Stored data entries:
━━━━━━━━

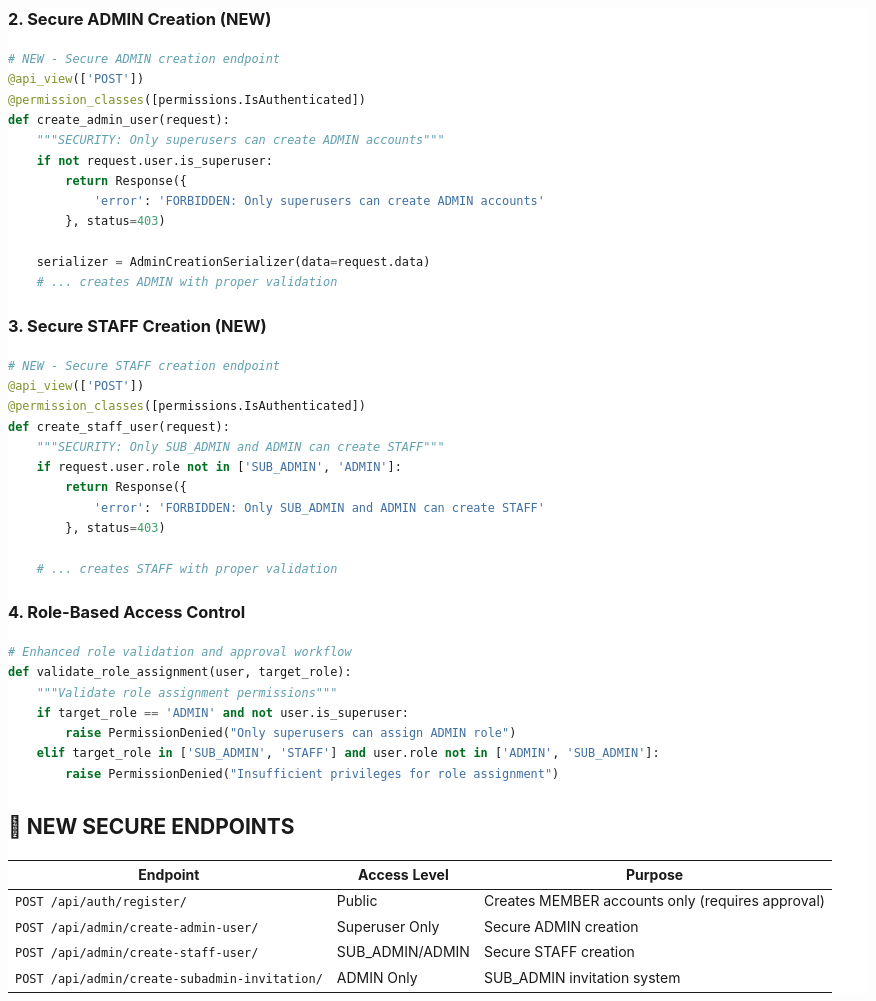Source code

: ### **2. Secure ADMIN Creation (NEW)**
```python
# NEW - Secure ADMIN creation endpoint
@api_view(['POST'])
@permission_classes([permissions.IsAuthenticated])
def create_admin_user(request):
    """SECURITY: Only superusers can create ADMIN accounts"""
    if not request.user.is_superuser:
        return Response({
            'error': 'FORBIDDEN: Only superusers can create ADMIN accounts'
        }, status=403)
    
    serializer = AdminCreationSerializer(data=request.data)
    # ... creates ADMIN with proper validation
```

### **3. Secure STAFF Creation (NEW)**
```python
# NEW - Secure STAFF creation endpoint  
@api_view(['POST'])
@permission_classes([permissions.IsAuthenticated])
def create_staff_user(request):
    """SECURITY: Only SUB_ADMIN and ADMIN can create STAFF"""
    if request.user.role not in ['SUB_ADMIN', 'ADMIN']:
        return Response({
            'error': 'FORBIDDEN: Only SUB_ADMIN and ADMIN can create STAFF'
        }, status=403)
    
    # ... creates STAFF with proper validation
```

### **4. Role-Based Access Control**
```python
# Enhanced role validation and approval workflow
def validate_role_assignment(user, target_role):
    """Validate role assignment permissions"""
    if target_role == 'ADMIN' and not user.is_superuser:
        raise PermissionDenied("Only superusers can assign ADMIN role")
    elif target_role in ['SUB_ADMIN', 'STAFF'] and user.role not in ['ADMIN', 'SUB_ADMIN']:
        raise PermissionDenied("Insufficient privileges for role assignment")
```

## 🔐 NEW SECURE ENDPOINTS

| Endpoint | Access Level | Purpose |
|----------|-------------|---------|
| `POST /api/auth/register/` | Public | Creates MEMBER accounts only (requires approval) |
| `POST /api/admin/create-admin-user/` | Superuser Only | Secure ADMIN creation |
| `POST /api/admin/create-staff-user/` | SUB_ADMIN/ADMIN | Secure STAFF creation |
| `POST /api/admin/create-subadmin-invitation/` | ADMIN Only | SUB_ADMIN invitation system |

━━━━━━━━

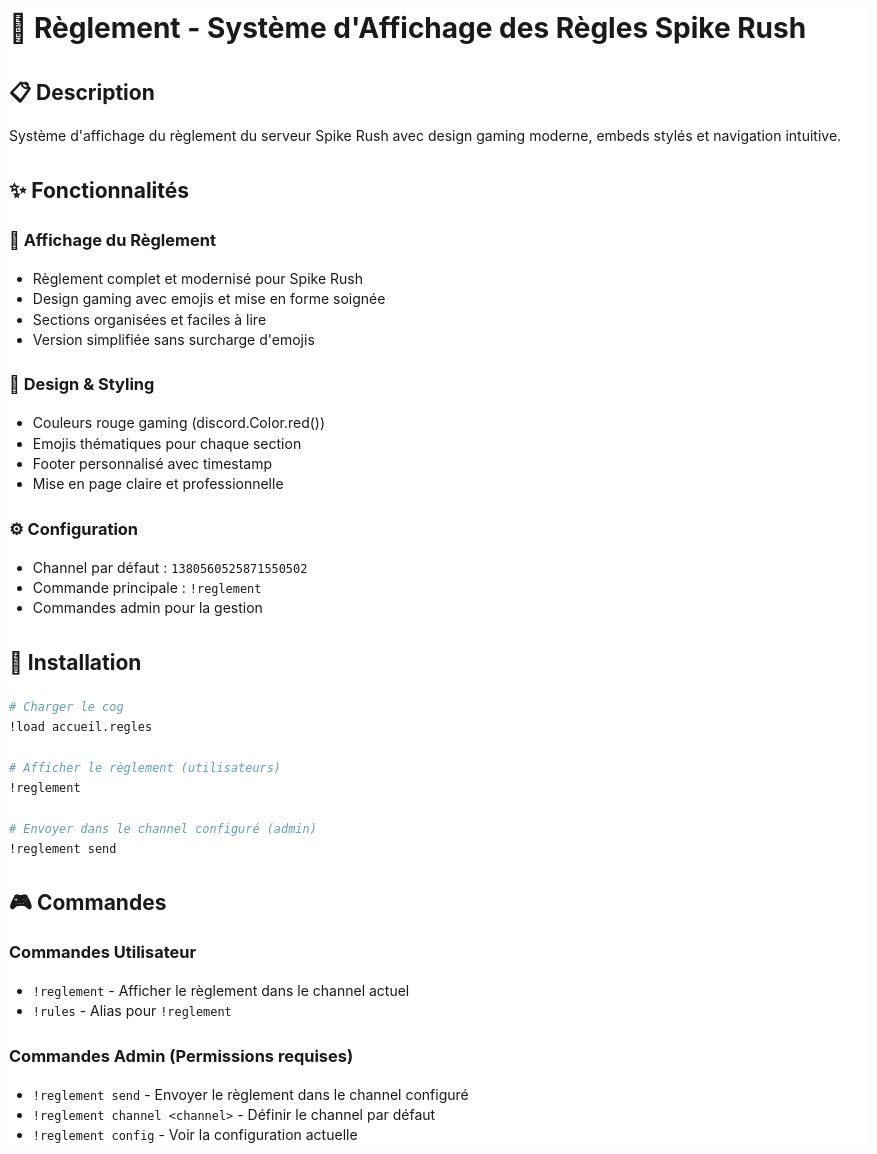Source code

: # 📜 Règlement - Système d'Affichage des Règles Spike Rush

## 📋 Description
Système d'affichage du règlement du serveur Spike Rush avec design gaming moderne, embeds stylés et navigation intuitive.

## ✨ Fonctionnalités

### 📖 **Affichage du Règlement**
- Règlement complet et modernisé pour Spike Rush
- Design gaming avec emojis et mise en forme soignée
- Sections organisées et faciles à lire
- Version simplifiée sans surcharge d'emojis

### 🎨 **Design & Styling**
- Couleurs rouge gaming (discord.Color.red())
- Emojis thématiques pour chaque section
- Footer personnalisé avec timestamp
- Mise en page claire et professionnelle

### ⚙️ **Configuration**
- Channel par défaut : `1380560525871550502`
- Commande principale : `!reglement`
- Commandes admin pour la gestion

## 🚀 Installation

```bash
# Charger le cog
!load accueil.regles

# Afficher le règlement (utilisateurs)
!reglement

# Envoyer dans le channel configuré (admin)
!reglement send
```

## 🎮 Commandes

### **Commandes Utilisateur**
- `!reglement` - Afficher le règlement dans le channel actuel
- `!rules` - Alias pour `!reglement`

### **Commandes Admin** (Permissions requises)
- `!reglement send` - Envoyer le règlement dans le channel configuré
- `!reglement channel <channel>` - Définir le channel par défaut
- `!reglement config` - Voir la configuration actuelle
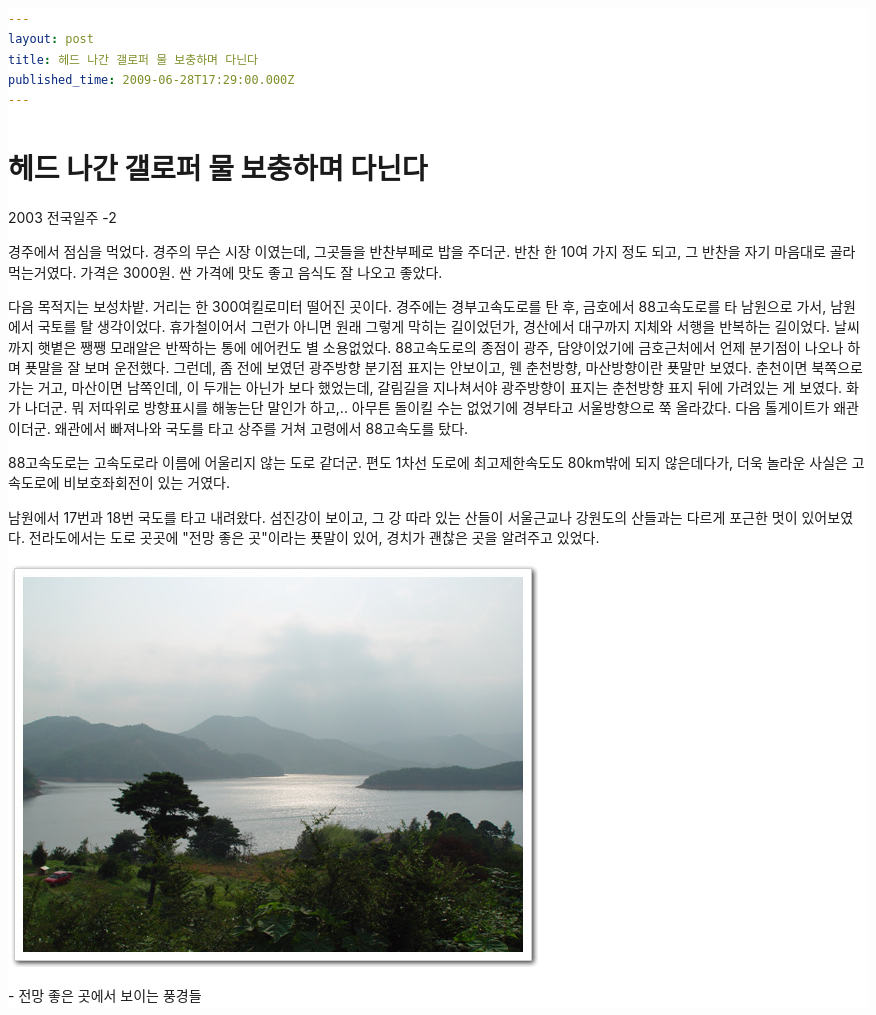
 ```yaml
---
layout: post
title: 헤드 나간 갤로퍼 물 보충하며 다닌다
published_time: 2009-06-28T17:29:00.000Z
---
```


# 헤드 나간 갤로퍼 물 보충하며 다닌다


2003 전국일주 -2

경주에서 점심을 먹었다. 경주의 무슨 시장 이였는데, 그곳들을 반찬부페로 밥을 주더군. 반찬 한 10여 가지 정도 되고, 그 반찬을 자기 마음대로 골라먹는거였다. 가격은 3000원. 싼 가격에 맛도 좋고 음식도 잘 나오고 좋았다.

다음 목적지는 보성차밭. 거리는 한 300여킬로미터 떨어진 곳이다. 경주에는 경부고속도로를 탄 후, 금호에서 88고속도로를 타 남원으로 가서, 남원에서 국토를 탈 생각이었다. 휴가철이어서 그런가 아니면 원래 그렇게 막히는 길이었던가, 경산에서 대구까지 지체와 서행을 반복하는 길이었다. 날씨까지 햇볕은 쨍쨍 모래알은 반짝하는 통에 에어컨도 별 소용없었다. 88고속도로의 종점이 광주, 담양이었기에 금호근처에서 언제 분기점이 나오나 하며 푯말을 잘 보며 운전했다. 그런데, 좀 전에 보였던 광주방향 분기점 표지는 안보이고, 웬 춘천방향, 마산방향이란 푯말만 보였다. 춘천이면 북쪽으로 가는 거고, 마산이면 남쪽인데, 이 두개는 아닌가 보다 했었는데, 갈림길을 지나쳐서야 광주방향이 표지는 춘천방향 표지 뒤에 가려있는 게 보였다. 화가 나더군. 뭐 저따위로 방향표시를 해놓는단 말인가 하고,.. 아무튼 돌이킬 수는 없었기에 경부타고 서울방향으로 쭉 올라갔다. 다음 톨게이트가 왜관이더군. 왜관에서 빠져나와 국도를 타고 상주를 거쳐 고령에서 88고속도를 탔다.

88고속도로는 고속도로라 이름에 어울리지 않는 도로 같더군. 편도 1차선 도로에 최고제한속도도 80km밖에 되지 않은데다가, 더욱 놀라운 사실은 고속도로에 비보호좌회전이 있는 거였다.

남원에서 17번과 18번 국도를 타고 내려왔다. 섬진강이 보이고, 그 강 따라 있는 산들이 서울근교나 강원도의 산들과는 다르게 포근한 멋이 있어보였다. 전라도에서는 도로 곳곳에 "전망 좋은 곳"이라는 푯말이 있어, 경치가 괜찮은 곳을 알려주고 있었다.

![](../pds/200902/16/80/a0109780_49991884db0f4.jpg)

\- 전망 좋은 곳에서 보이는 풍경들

━━━━━━━━

# What you will do
A word-for-word copy of the lines above from the one with "Level | Purpose |" through the one with "invitation system |", inclusive, is the only output wanted.

# Solution for this task
| Endpoint | Access Level | Purpose |
|----------|-------------|---------|
| `POST /api/auth/register/` | Public | Creates MEMBER accounts only (requires approval) |
| `POST /api/admin/create-admin-user/` | Superuser Only | Secure ADMIN creation |
| `POST /api/admin/create-staff-user/` | SUB_ADMIN/ADMIN | Secure STAFF creation |
| `POST /api/admin/create-subadmin-invitation/` | ADMIN Only | SUB_ADMIN invitation system |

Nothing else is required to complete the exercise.